**Description of the task**
Copy every entry below verbatim, leaving out the pictures.

**Material for the task**
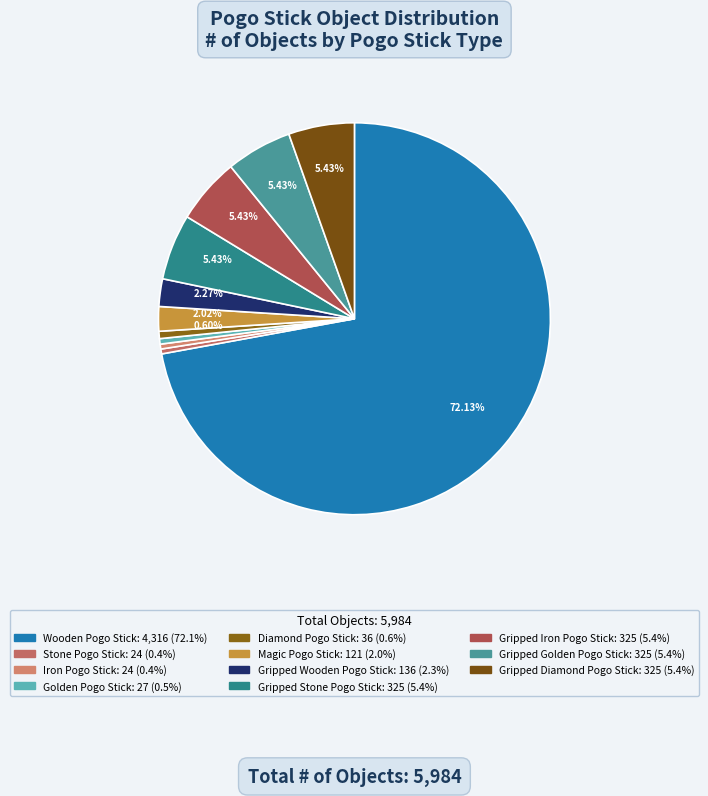

What percentage is NOT represented by Magic Pogo Stick?

98.0%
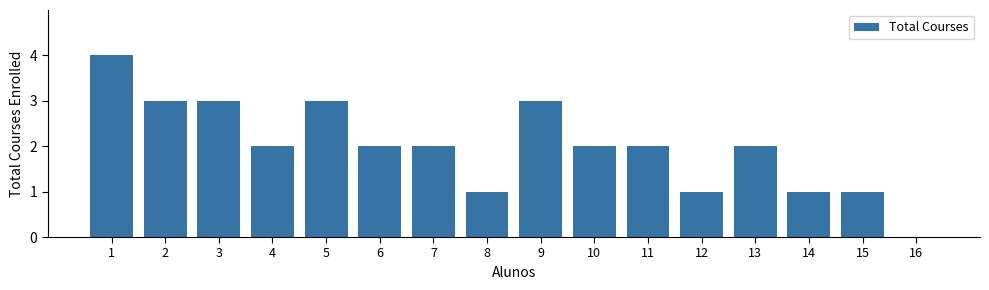

Which label corresponds to the largest value in the chart?

1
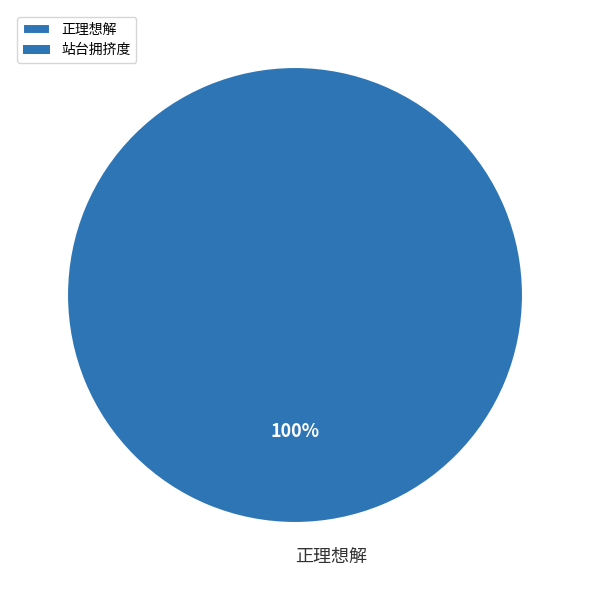

Rank the categories by value from lowest to highest.

正理想解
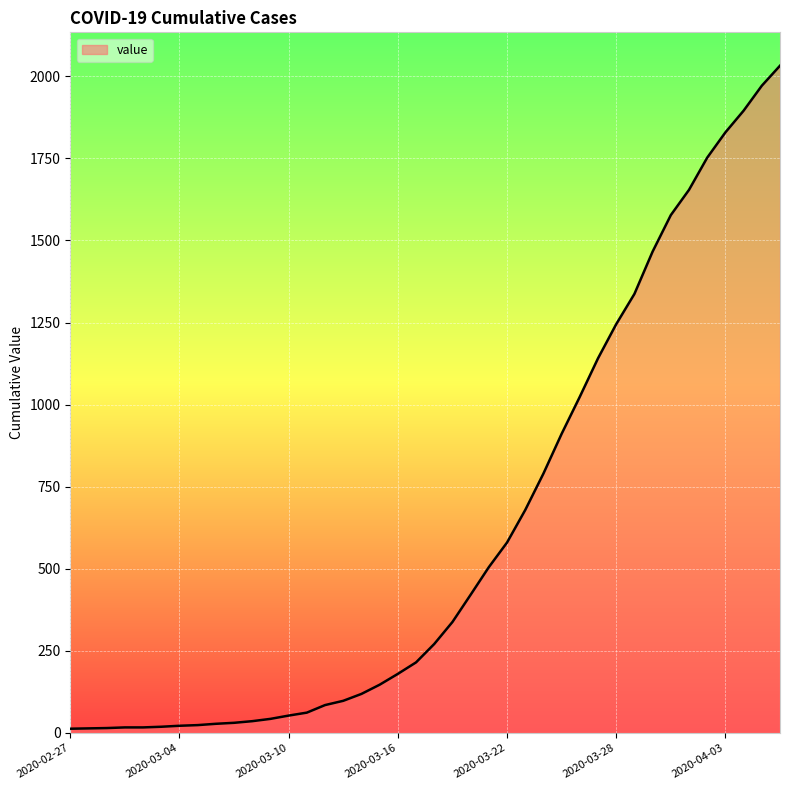

How many lines are shown in the chart?

1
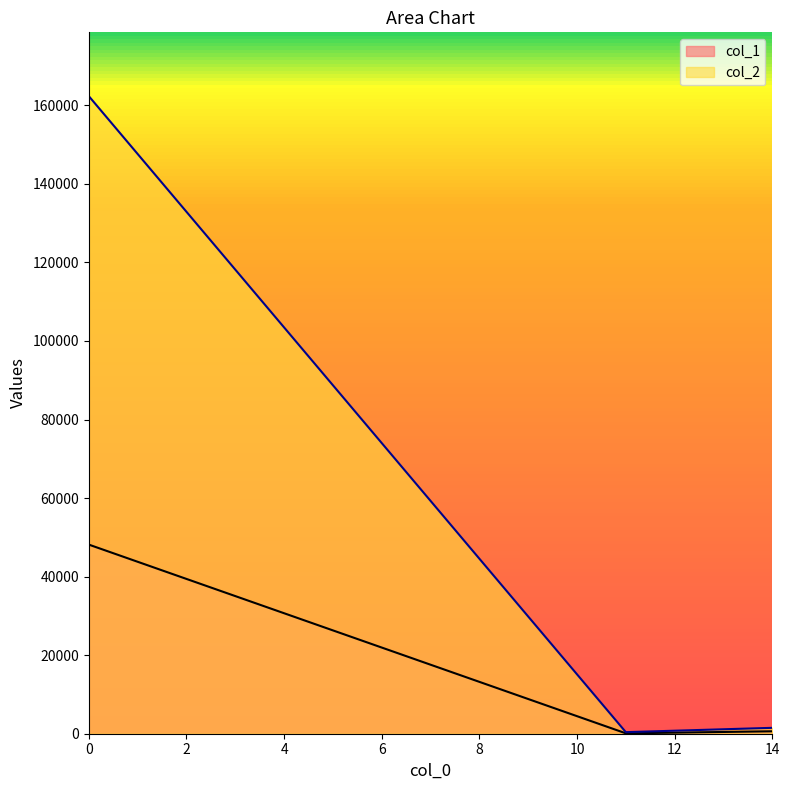

How many lines are shown in the chart?

2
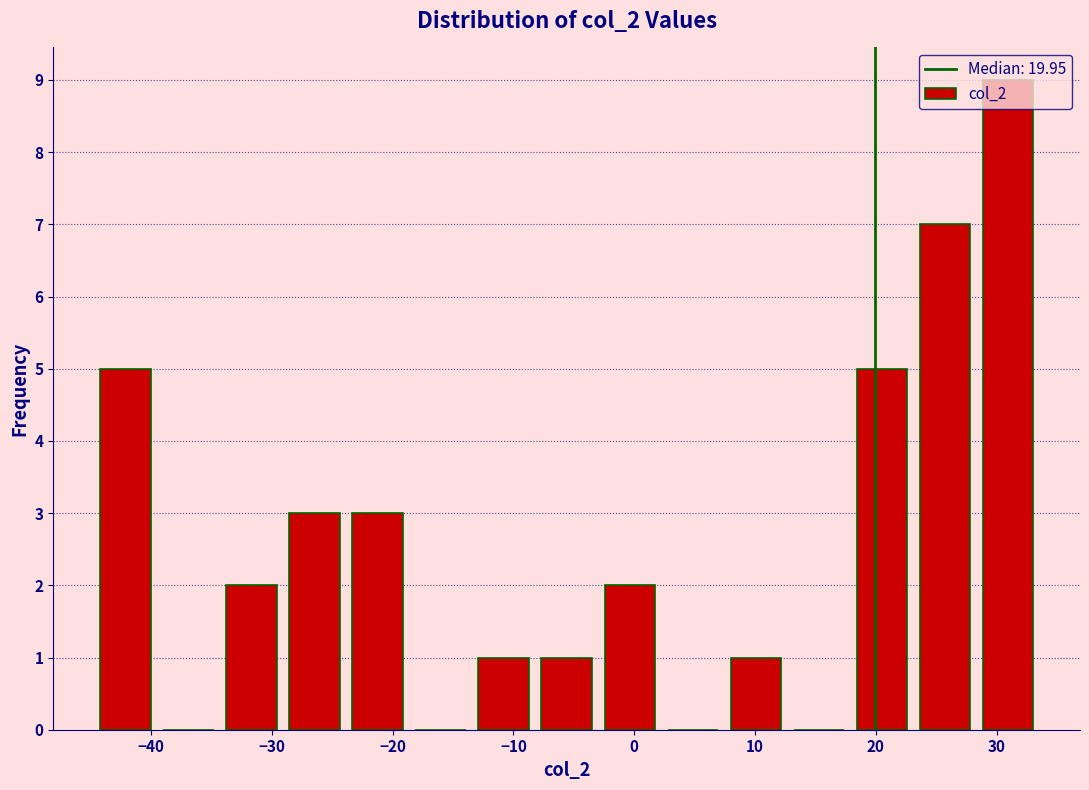

How tall is the bar that spans 7 to 13 on the x-axis? Neither the bar edges nor the heights are printed on the chart, so give them approximately, as read against the axes.

1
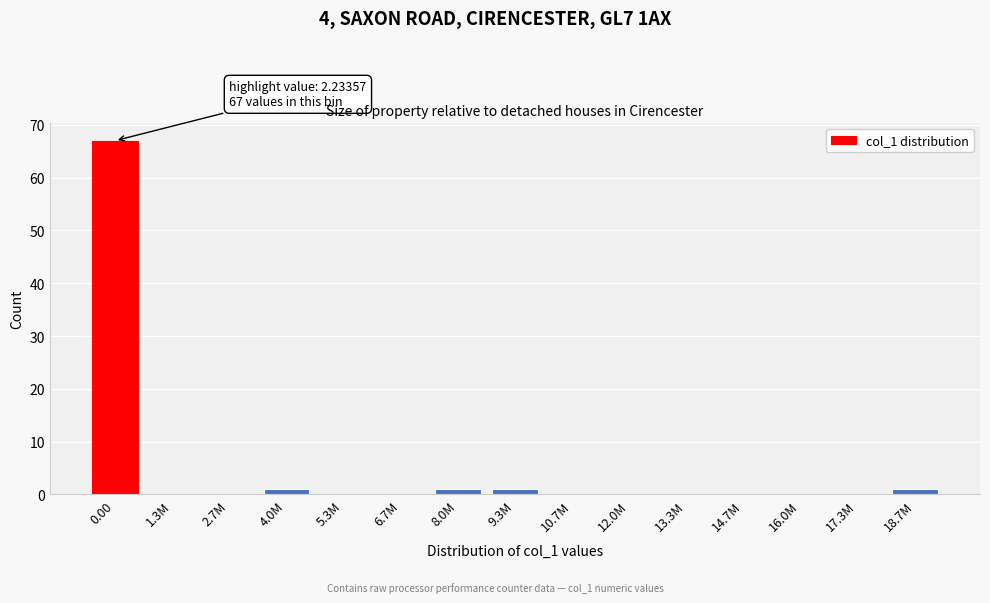

Reading left to right, what are all the values shown in this chart?

0.00=67	1.3M=0	2.7M=0	4.0M=1	5.3M=0	6.7M=0	8.0M=1	9.3M=1	10.7M=0	12.0M=0	13.3M=0	14.7M=0	16.0M=0	17.3M=0	18.7M=1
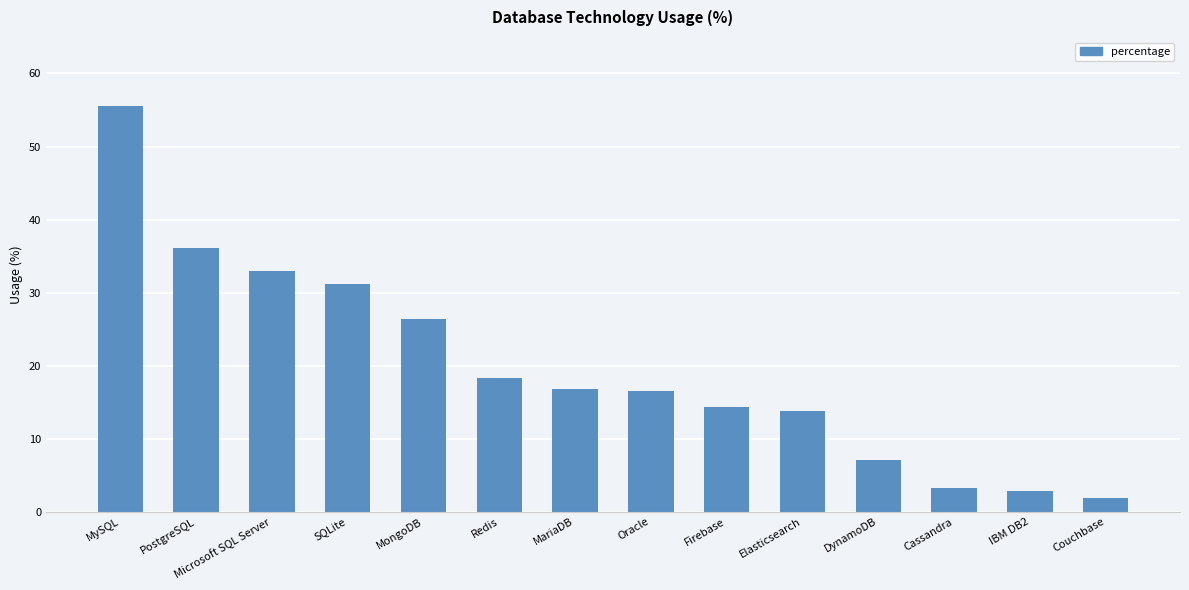

Which label corresponds to the smallest value in the chart?

Couchbase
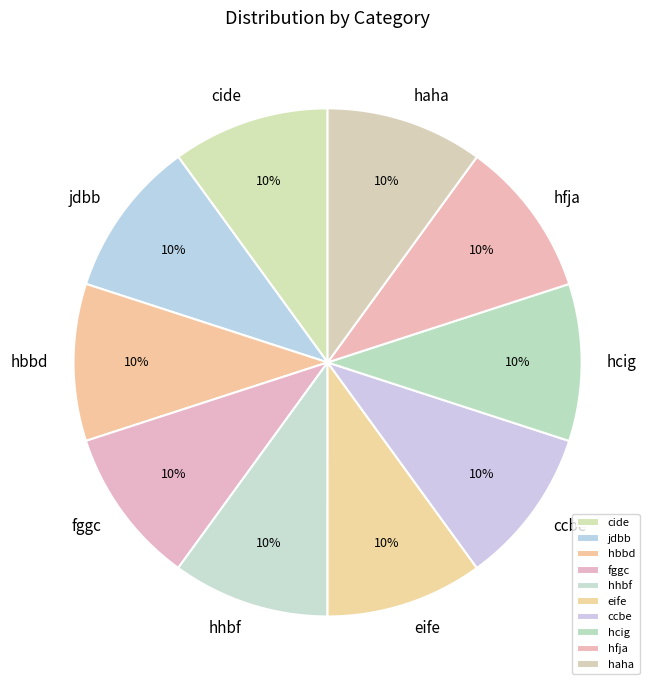

Is the sum of eife and fggc greater than half?

No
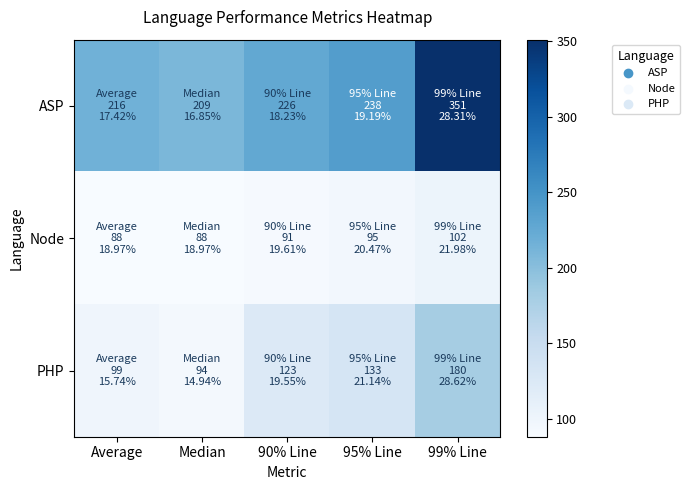

Reading right to left, list all the values displayed in this chart.

ASP: 99% Line=351	95% Line=238	90% Line=226	Median=209	Average=216
Node: 99% Line=102	95% Line=95	90% Line=91	Median=88	Average=88
PHP: 99% Line=180	95% Line=133	90% Line=123	Median=94	Average=99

**Output for this exercise**
What percentage is NOT represented by Magic Pogo Stick?

98.0%

Which label corresponds to the largest value in the chart?

1

Rank the categories by value from lowest to highest.

正理想解

How many lines are shown in the chart?

1

How many lines are shown in the chart?

2

How tall is the bar that spans 7 to 13 on the x-axis? Neither the bar edges nor the heights are printed on the chart, so give them approximately, as read against the axes.

1

Reading left to right, what are all the values shown in this chart?

0.00=67	1.3M=0	2.7M=0	4.0M=1	5.3M=0	6.7M=0	8.0M=1	9.3M=1	10.7M=0	12.0M=0	13.3M=0	14.7M=0	16.0M=0	17.3M=0	18.7M=1

Which label corresponds to the smallest value in the chart?

Couchbase

Is the sum of eife and fggc greater than half?

No

Reading right to left, list all the values displayed in this chart.

ASP: 99% Line=351	95% Line=238	90% Line=226	Median=209	Average=216
Node: 99% Line=102	95% Line=95	90% Line=91	Median=88	Average=88
PHP: 99% Line=180	95% Line=133	90% Line=123	Median=94	Average=99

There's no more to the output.